Section 1: Introduction
In our previous paper “Break Accuracy: Optimizing the Sorting Power of Preliminary Rounds Using Tapered Points”, we wrote about improving the accuracy of the break at British Parliamentary debate tournaments. For that research, we used computer simulations of millions of tournaments to analyze how the accuracy of the break could be improved. A more accurate break means a break where teams who debated better at that tournament are more likely to break, and where the teams who do break are better ordered according to this demonstrated skill. We first confirmed the widely held belief that running more preliminary rounds would increase break accuracy significantly, and then we showed that using a different scoring system would also result in a much more accurate break. Using five different metrics, we showed that by using a new scoring system called Early Taper (ET) over 9 rounds, we could achieve a more accurate break than by using the Status Quo (SQ), even if the SQ scoring system were used for 18 rounds. The ET scoring system offers more points in the early rounds of the tournament and then a typical amount of points in later rounds, as shown in the table here.

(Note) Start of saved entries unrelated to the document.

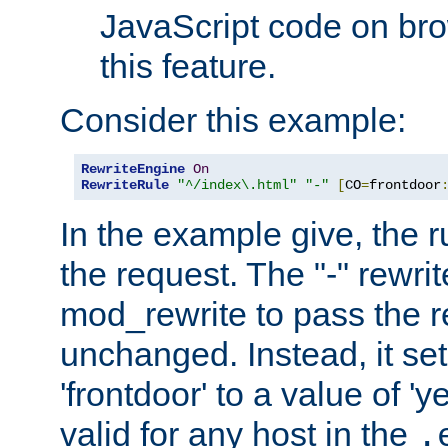
JavaScript code on bro
this feature.
Consider this example:
RewriteEngine
On
RewriteRule
"^/index\.html"
"-"
[
CO
=
frontdoor
In the example give, the r
the request. The "-" rewrite
mod_rewrite to pass the 
unchanged. Instead, it set
'frontdoor' to a value of 'y
valid for any host in the
.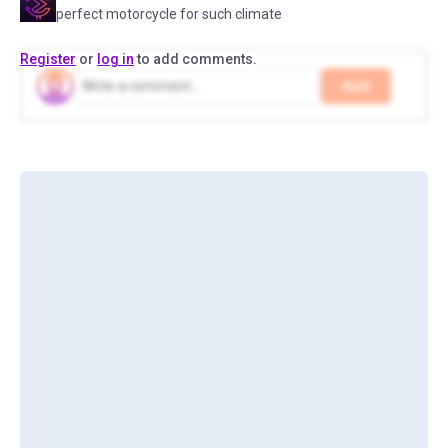
perfect motorcycle for such climate
Register
or
log in
to add comments.
Add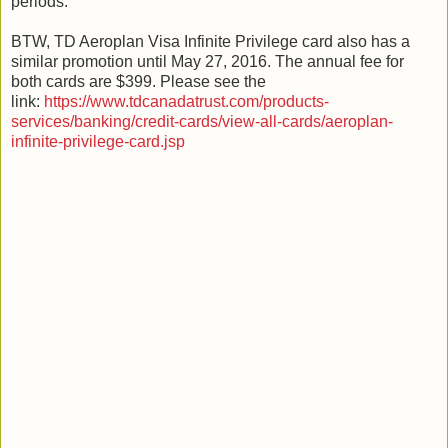
periods.
BTW, TD Aeroplan Visa Infinite Privilege card also has a
similar promotion until May 27, 2016. The annual fee for
both cards are $399. Please see the
link:
https://www.tdcanadatrust.com/products-
services/banking/credit-cards/view-all-cards/aeroplan-
infinite-privilege-card.jsp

The Break Accuracy paper explained why tapered point systems like ET work better than the status quo system and also answered various objections to adopting the new system. The present paper continues to look deeper into how scoring systems work, how to measure their success and how to fully address the most common concerns about implementing ET. Section 2 takes a closer look at the results of a few randomly selected pairs of simulations that share identical inputs, to see how the results of ET and SQ differ when holding everything constant. We also introduce two new metrics that can be aggregated over thousands of simulations. Section 3 explores how much influence the results from each of the 9 rounds at Worlds has on a team’s final standing in both SQ and ET scoring systems. We also look closely at the claim that ET scoring might be detrimental to the competitive success of teams from disadvantaged institutions and also how ET might help these teams. Section 4 looks at what we can learn from our model about which round has the most reliable and valid decisions, taking into consideration a range of assumptions about judge packing. Basically, in which round are judge panels most likely to give the correct call. Section 5 looks at how ET impacts pull-ups. Section 6 examines how ET affects a team’s ability to recover from bad rounds. Section 7 discusses how to weigh the various trade-offs in scoring system advantages and disadvantages regarding fairness. And, lastly, Section 8 takes a few steps back from the details and discusses the overall robustness of the model we are using and addresses a range of concerns about its applicability to actual debate tournaments.